Plastic has been a major contributor to pollution all throughout the world. With the advent of the ‘New Age of Plastic’ in the 1950s, it brought about a revolution in the industrial sector, providing a low-cost, high enduring raw material for its machinery and products. However, one of the gravest problems that get intentionally overlooked is the issue of its disposal. Owing to its synthetic chemical bonds, nature’s microorganisms cannot break it down easily, with plastic taking anywhere between 10-1000 years to decompose. Despite this, annually, about 1 trillion single-use plastic bags are used by the consumers. It amounts up to 2 million per minute. Geyer (2017) estimated that there are 8.3 Billion tonnes of plastic waste in the world, 79% of which are lying in landfills or the open.
With such statistics, one cannot turn a blind eye to the rampant damage that excessive plastic usage and disposal is doing to nature and other species. Almost about 94% of birds and endangered species have plastic in their digestive systems (Racusin and McArleton, 2012). Stray dogs, cows, and other animals eat the thrown away plastic bags from the garbage, causing serious health repercussions for them, and sometimes even death. Plastic also works as a magnet for other organic pollutants to attach themselves. They also clog water-sewage pipes, attracting mosquitoes and causing health hazards. The agricultural field is also impacted.
Given this seriousness of the problem, it is high time that we take lessons from some of the countries around the world to curb our plastic waste production. Here are some of the countries that have successfully banded or limited plastic use.
Countries that are doing plastic ban well
One of the first countries to have been checking and controlling their plastic usage, Denmark has levied a tax on plastic bags since 1993. Sale of plastic bags dramatically dropped down by 60% (Lober, 2018). It cost about 50 cents as of today.
Following a total plastic ban in 2015, France also announced a total plastic ban – which includes cutleries as well – in 2016. The idea was to set an example of a reduction in greenhouse gas emission. It seeks to achieve this ban by 2020 completely.
The case of Sweden is different from the rest of the world. It does not follow the ‘ban plastic’ rule, but rather gives up its plastic waste for recycling. Focusing on this aspect, it has one of the strongest recycling systems in the world, so much so that only 1% of the household waste had been left for the landfills. Recently, they have also been declared as garbage free and seeks to help other countries recycle their waste through their strong systems.

Required tasks =>
1) Reproduce everything from "Given this seriousness" down to "as of today." in the plastic pollution article above.
2) Shorten the paragraph of the plastic pollution article that begins "The case of Sweden is different" into a bulleted list that keeps its main facts.
3) Go on with the plastic pollution article above, starting right after its last sentence.

Material shown =>
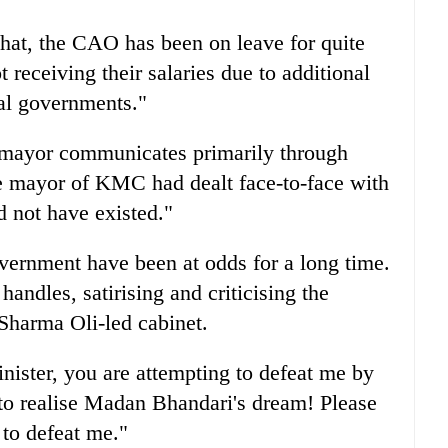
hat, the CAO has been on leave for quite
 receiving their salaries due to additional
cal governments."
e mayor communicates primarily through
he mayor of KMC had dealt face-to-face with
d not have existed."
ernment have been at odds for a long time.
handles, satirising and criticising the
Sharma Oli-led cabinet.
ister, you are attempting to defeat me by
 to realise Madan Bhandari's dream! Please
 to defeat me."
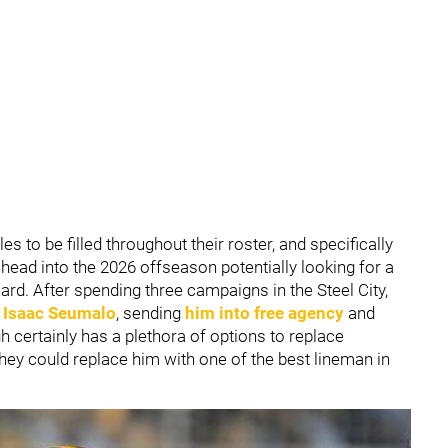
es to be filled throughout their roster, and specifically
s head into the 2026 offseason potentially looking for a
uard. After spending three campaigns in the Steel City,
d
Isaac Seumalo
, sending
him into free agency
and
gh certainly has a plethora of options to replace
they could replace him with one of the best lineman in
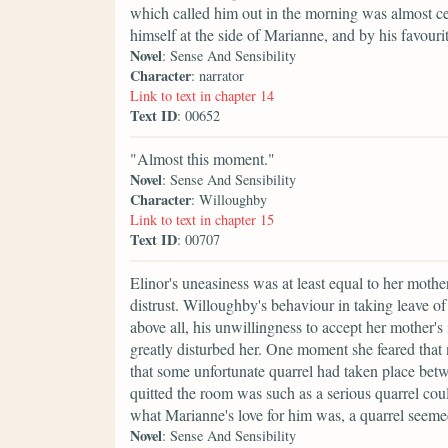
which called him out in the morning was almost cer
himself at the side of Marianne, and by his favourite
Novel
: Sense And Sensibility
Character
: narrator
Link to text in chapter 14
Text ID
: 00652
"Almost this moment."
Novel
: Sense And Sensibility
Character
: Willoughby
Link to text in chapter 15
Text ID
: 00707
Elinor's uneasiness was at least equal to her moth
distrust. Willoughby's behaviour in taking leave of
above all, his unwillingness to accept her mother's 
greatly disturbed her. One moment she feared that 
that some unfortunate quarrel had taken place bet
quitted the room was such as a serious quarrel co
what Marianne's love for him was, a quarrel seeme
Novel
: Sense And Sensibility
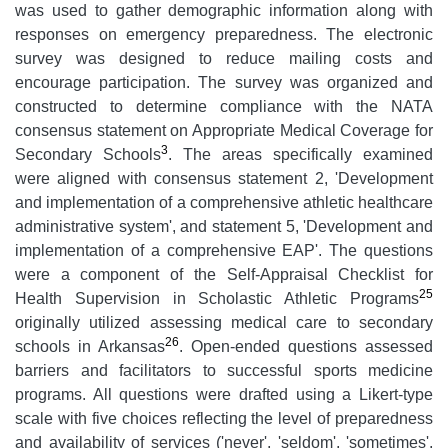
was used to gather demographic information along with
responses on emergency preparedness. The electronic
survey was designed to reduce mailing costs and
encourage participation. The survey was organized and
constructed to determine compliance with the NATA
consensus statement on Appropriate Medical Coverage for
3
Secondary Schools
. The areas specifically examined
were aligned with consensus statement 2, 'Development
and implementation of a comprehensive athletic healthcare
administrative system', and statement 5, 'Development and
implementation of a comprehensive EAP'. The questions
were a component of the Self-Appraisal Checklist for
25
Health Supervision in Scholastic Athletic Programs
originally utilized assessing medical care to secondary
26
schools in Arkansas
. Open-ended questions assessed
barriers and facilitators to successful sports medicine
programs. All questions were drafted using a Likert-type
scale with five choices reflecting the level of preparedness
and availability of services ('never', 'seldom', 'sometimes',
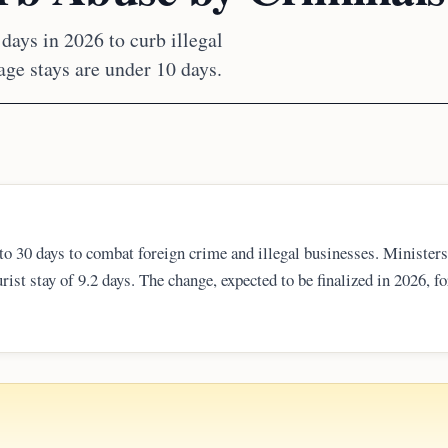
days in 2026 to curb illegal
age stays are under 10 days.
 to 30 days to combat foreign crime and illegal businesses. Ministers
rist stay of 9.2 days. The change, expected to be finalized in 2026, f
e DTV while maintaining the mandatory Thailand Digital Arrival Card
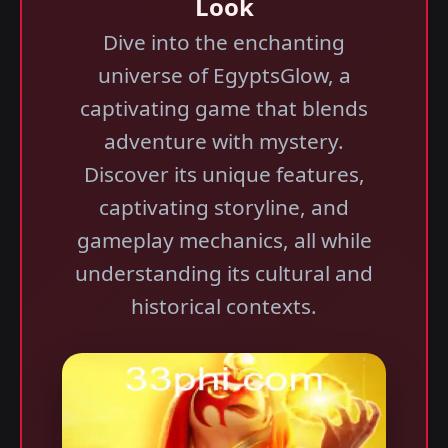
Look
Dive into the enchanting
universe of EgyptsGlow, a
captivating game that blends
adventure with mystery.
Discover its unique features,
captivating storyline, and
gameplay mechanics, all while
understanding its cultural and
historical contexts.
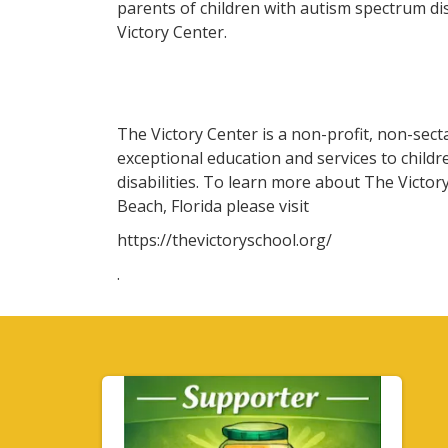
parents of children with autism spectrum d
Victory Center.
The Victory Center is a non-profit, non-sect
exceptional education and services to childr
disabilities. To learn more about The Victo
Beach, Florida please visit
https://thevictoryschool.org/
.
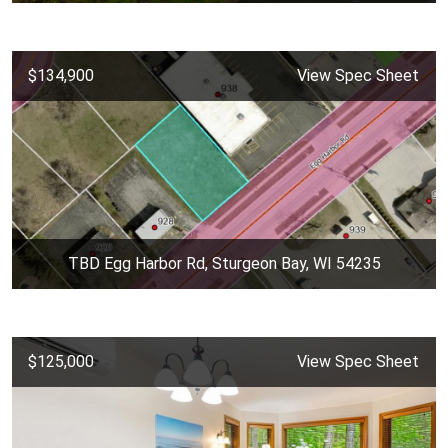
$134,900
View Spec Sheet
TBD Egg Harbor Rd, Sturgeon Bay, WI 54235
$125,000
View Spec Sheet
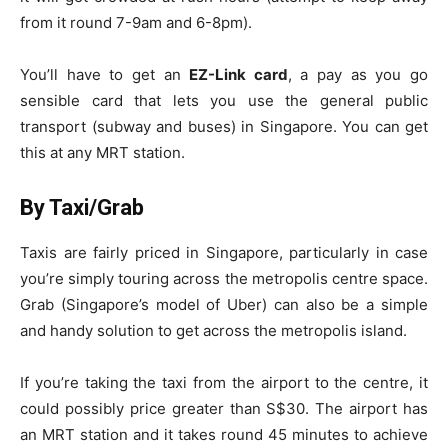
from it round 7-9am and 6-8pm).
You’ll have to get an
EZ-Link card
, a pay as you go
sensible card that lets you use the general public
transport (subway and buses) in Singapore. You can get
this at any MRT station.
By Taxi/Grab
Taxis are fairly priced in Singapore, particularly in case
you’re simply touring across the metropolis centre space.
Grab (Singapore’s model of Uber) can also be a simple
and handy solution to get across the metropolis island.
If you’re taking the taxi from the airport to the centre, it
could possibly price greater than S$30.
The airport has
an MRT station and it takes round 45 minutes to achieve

Per-task answers =>
1)
Given this seriousness of the problem, it is high time that we take lessons from some of the countries around the world to curb our plastic waste production. Here are some of the countries that have successfully banded or limited plastic use.
Countries that are doing plastic ban well
One of the first countries to have been checking and controlling their plastic usage, Denmark has levied a tax on plastic bags since 1993. Sale of plastic bags dramatically dropped down by 60% (Lober, 2018). It cost about 50 cents as of today.

2)
- Sweden does not follow the "ban plastic" rule and instead sends its plastic waste for recycling.
- It has one of the strongest recycling systems in the world, and only 1% of household waste had been left for landfills.
- It was recently declared garbage free and seeks to help other countries recycle their waste through its systems.

3)
Ireland, in 2002, put a plastic bag tax, which made plastic bags unavailable to the customer, without purchase. Even for buying, the tax was so high that the sales of this plastic went down by 94%. Currently, plastic usage is frowned upon in the country.
China had sought to ban the usage of plastic, by implementing a ban in the 1990s. However, owing to people not following the ban, the effect was negligible. Again in 2008, before the Olympics, the country banned thinner plastic bags and levied a charge on the thicker plastic ones. The charges would be earned by the shopkeepers. Consequently, plastic usage stopped down by 50%.
Rwanda saw with its own Plastic Oceans campaign group, put a stringent ban against usage of plastic in 2008. It called for a jail term if caught using plastic, although a fine of $61 usually suffices. It seeks to become completely plastic-free by the year 2020. Considered as the strictest band, it also ensures that tourists from other countries leave the plastic bags at the airport itself.
Australia was the second largest consumers of plastic bags per year after the US, with a 5 billion plastic bag usage per year. However, four areas of Australia have implemented a ban on plastic bags at the state level, namely, South Australia, the Australian Capital Territory, Tasmania, and the Northern Territory. Other territories will follow this year, with supermarkets seeking to wean off plastic use by 2018.
Out of all the bans, Kenya’s is the strictest. Since September 2017, Kenya has banned the production, sales, and usage of plastic, targeting mostly the manufacturers and the sellers. Anyone violating this law could be sentenced to 4 years in jail or may incur a fine of $40,000. They move towards the goal of being completely plastic-free by 2050.
Morocco was one of the largest consumers of a plastic bag, with its consumption per person being 900 bags per year. Its total usage amounted up to 3 billion bags, annually. With the crisis looming above, on 1st of July 2016, a ban was called on all forms of plastic bags in the country. Turned into law, it bans the production, transportation, import and sale of plastic bags.
In a revolutionary move, Zimbabwe, in July 2017, banned the usage of a kind of plastic called expanded polystyrene, used in food containers. These kinds of plastic take almost a million years to decompose, causing serious health hazards. Anyone in contravention of this band has levied a fee of $30-$50.
Read more about the history of plastic bags.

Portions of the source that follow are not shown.